Mitigating downtime when selecting a new active node

Hello,
We are reviewing Vault to see if it can help with our secret management. For a POC, we created an EKS cluster and used the official helm chart to deploy a HA Vault cluster & enabled ingress via an ALB.
However, testing under load we have found that should the active node be killed no traffic is served.

I understand this is be design - there can only be 1 active node, so requests cannot be served while the active node is being changed. However, while this process is quick (~1s) the concern is a cluster receiving 100’s of requests a second, moving to potentially 1000’s, thats a lot of failing requests in that period. Combined with the fact that theres a few comments out there from people seeing it take 30s, or even 1 case of someone mentioning it taking 5 mins.

As the company grows, we are going to be handling a large number of requests a second that cannot fail.

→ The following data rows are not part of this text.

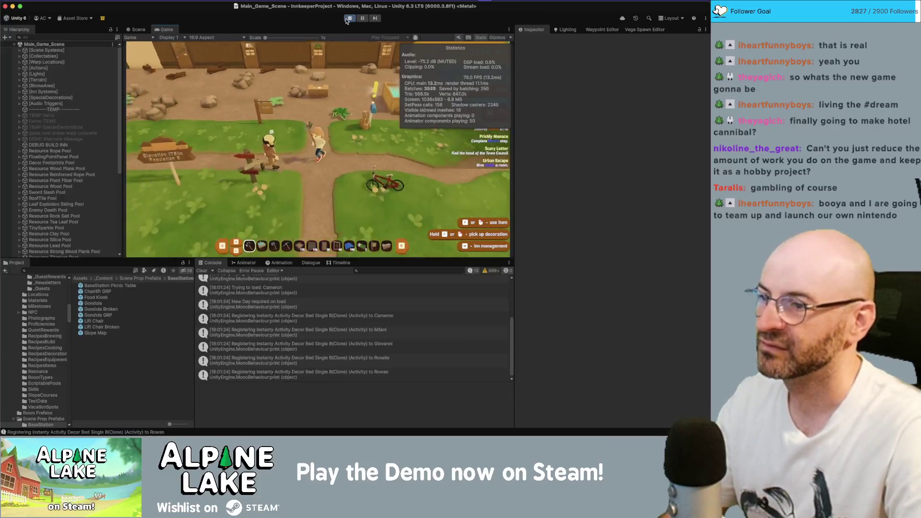
key(e)
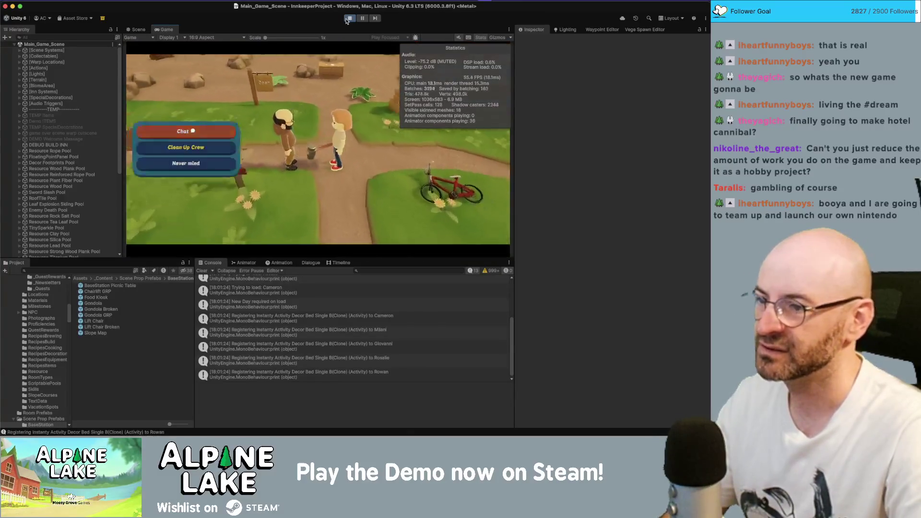
key(e)
key(e)
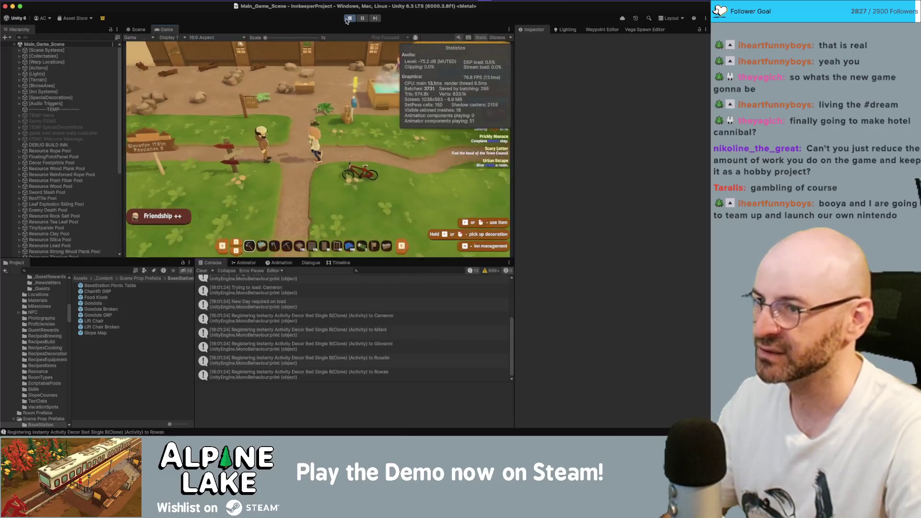
Walk the player away from the inn desk, out of the inn and through town.
key(w)
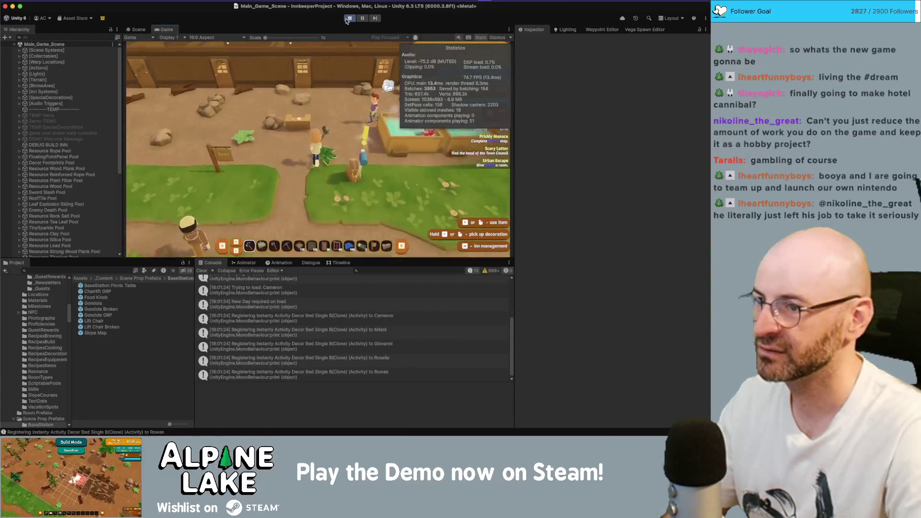
key(s)
key(a)
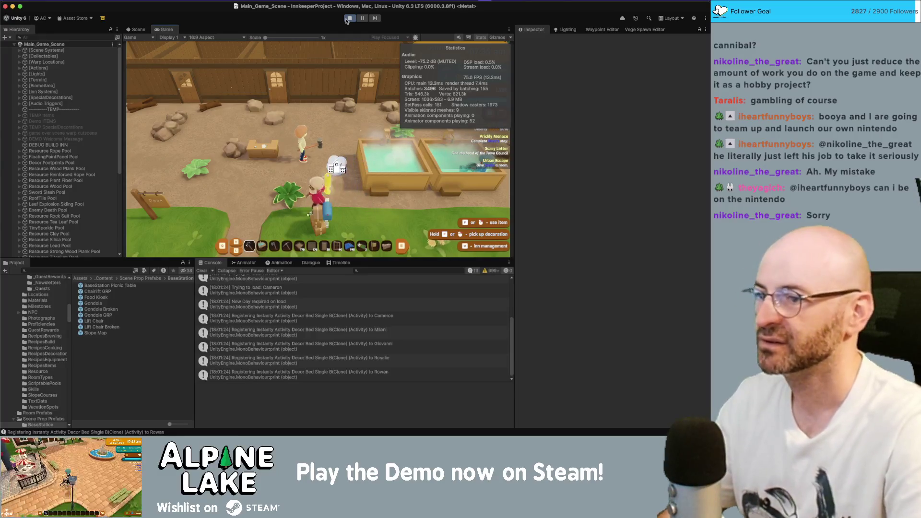
key(s)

The concern is, during cluster upgrades (which need to happen regularly for compliance) that the active node switching is going to be something that happens & we need to try ensure that the impact is ideally nothing.

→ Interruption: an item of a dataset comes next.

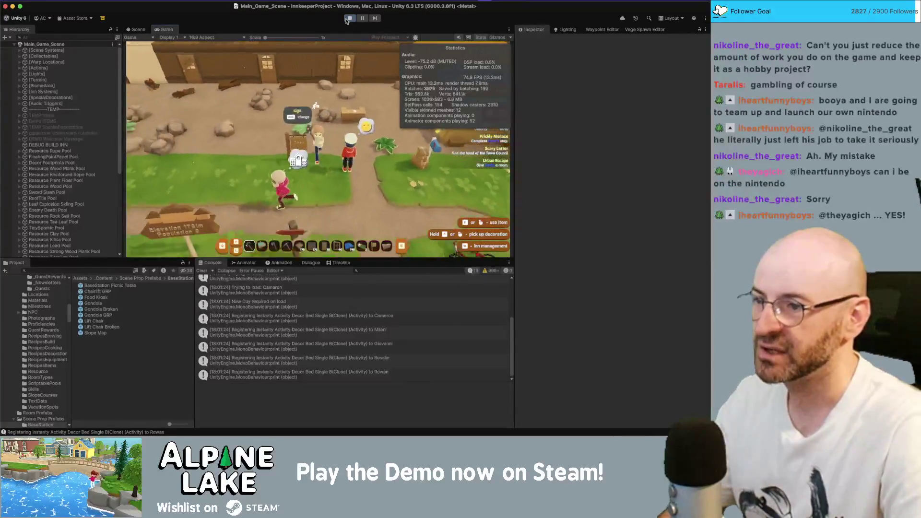
key(d)
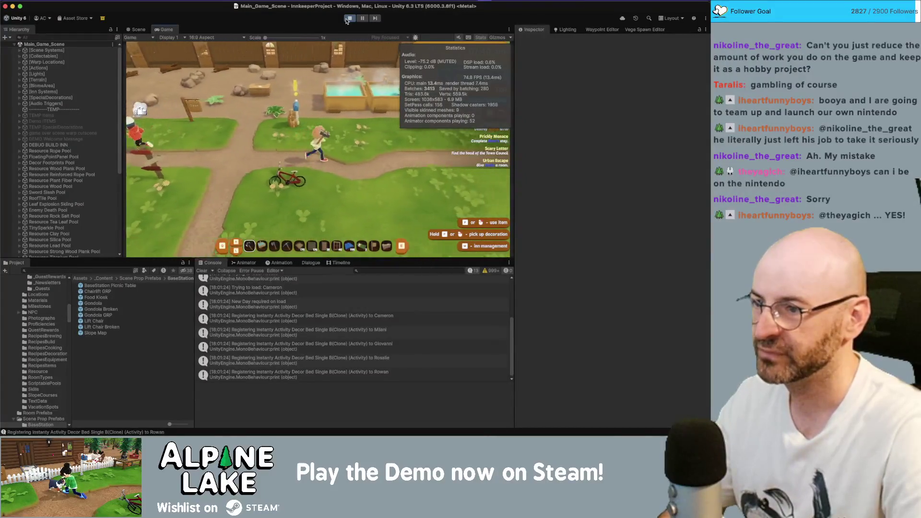
key(s)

So how are people handling this on production clusters? Is the expectation to just have clients re-try in the hope that a new active node is selected quickly enough that after a re-try or 2 its fine, or are there other options?
The majority of our traffic is going to be read requests - Does enterprise with performance replicas solve this issue? I assume the downtime during the active node selection would still happen, but the fact the standby nodes can response to read requests would that help mitigate issues?

Thanks

Requests that cannot fail is something that is extremely difficult to achieve in reality.

As you mention the Enterprise performance replicas feature can be useful for read traffic, but no use for write requests. Also, even for reads you would like still get failed requests, as a load balancer detecting a failure before removing from a pool still takes some time.

In general for any connected remote system you need to assume failures and design accordingly - transient network or server issues are a fact of life, so requests will fail and need to be retried. Using techniques like random and exponential back off are advised to prevent cascading problems.

At the level of that many requests per second it may also be worth looking at functional sharding - multiple clusters split by usage type to reduce the impact of a single issue or blip.